Exercise: From the entries that follow, work out how many lines contain "Method". Write the number only.

===== Record extracts =====

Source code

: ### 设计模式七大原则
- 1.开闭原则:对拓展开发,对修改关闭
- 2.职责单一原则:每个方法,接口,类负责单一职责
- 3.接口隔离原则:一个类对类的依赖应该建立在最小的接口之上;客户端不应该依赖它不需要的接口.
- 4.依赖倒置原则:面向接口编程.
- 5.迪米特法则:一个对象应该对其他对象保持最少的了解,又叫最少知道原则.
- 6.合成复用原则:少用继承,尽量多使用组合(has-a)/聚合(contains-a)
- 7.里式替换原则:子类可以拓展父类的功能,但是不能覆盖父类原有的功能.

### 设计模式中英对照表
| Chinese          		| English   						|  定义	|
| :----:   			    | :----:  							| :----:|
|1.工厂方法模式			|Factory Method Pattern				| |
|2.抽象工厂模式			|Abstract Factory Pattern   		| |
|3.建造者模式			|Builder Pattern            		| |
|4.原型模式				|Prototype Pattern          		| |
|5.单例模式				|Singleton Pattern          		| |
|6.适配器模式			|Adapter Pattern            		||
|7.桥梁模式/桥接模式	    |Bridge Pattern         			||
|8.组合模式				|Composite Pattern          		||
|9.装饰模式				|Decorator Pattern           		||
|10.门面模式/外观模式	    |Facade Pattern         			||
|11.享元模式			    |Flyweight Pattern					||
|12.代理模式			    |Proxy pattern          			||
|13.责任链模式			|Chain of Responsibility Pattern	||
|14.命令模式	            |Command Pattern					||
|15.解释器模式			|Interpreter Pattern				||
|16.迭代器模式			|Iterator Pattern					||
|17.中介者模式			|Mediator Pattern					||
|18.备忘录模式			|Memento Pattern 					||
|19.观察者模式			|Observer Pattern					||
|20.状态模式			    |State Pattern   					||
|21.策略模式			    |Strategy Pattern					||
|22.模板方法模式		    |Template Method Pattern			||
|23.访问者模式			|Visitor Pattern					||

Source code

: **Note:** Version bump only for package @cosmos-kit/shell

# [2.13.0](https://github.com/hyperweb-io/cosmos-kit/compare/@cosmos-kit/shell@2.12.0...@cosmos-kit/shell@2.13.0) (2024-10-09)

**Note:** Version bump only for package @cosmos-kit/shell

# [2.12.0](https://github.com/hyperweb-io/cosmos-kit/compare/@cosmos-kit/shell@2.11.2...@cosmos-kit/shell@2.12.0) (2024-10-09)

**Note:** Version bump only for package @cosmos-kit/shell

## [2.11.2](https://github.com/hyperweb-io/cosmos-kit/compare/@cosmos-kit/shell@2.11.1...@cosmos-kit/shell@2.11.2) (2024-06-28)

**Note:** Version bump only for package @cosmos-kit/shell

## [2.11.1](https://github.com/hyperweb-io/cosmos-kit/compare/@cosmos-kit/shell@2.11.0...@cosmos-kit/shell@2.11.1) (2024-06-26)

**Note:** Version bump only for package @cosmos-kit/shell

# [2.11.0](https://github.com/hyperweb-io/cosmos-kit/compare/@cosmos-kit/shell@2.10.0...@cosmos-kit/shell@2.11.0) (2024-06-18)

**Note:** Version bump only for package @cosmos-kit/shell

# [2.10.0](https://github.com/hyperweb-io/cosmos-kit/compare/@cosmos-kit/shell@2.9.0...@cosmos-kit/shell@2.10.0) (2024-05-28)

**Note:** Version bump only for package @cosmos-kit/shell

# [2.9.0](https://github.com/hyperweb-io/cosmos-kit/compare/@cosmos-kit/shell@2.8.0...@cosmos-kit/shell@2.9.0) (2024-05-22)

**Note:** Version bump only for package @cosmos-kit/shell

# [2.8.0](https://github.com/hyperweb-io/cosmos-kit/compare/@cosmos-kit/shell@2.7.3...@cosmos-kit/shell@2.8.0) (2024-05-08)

=====

Task output: 2